Назовите всех, кого приведенный ниже отрывок о Раневской и Гаеве прямо называет представителями рушащегося старого мира.

Исходный отрывок:
((
С самой нежной любовью, не вредящей, однако, ни точности, ни легкой иронии в обрисовке образов, изображены представители рушащегося старого мира: помещица Раневская, ее брат Гаев и слуга Фирс. Помещица – красивая, обаятельная, добрая, легкомысленная, сентиментальная, поддающаяся любому мимолетному впечатлению дама лет тридцати пяти. Она многое пережила, видела много горя, но все это горе не убило ее природного легкомыслия, слегка приправленного сентиментальностью. В то время как ее осаждают кредиторы, а слугам нечего есть, она нанимает музыкантов для танцев и подает нищему золотой. Ни нежная любовь к дочери, ни душевные муки из-за смерти маленького сына не помешали ей сбежать в Париж с элегантным прохвостом, который ее обирает. Беспомощная, непрактичная, она позволяет себя обкрадывать, не пытаясь хоть как-то воспротивиться этому. По малейшему забавному поводу глубочайшее уныние у нее сменяется безудержным весельем. Слабая, беспомощная и при всем своем богатстве вечно ощущающая нужду в деньгах, она отнюдь не теряет врожденной самоуверенности привлекательной женщины. Нежная привязанность к вишневому саду, благоухающему приюту чистой и безмятежной юности, радужным светом освещает всю ее жизнь.
Ее брату Гаеву куда труднее сохранить свой аристократизм, когда гибнет вишневый сад. Уже хотя бы потому, что его натура сложнее. Он вырос в атмосфере либеральных взглядов того поколения шестидесятых годов, которое подготовило общественное мнение к социальным реформам Александра II, к отмене крепостного права. Либеральное воспитание внушило ему склонность к утопическому, оторванному от реальности прожектерству, риторическому оптимизму, а также безудержную страсть по любому поводу произносить длинные велеречивые монологи самого отвлеченного характера. При этом в свои пятьдесят два года он не только внешне в высшей степени изыскан и по-старомодному элегантен, он и по натуре феодал и аристократ до мозга костей. Жалко смотреть, как под натиском презираемого плебея внутренне передергивается и ежится его утонченный аристократизм. Как он, превыше всего ценящий светскость, чувство собственного достоинства и вельможную небрежность, совершает одну бестактность за другой. Как он, оказавшись в руках Лопахина, не может заставить себя относиться к бывшему своему крепостному иначе, как к неотесанной деревенщине. Как, теряясь перед грубой практичностью этого крестьянина и наглой бесцеремонностью лакея, он ищет спасения в глупом и фатоватом шутовстве, либо пропуская все неприятное мимо ушей с высокомерным судорожным «кого?», либо отвечая невпопад и бессвязно пересыпая свою речь биллиардными терминами.
))
[Расшифровка страниц]
((
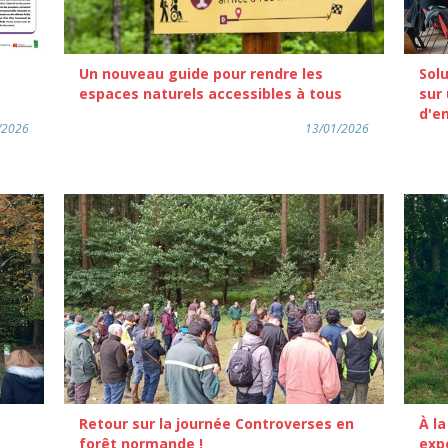
Un nouveau guide pour rendre les
Solu
espaces naturels accessibles à tous
sur
d'e
/2026
13/01/2026
Retour sur la journée Controverses en
À l
forêt normande !
exp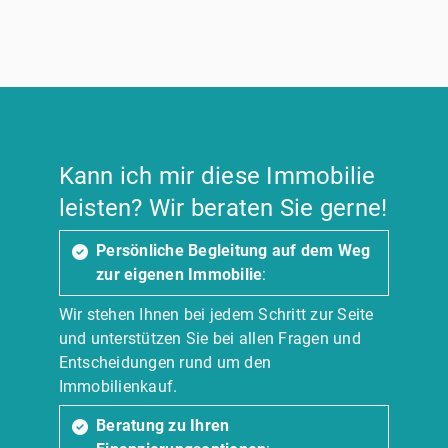
Kann ich mir diese Immobilie
leisten? Wir beraten Sie gerne!
Persönliche Begleitung auf dem Weg
zur eigenen Immobilie
:
Wir stehen Ihnen bei jedem Schritt zur Seite
und unterstützen Sie bei allen Fragen und
Entscheidungen rund um den
Immobilienkauf.
Beratung zu Ihren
))
Ответ к заданию: Помещица Раневская, ее брат Гаев и слуга Фирс.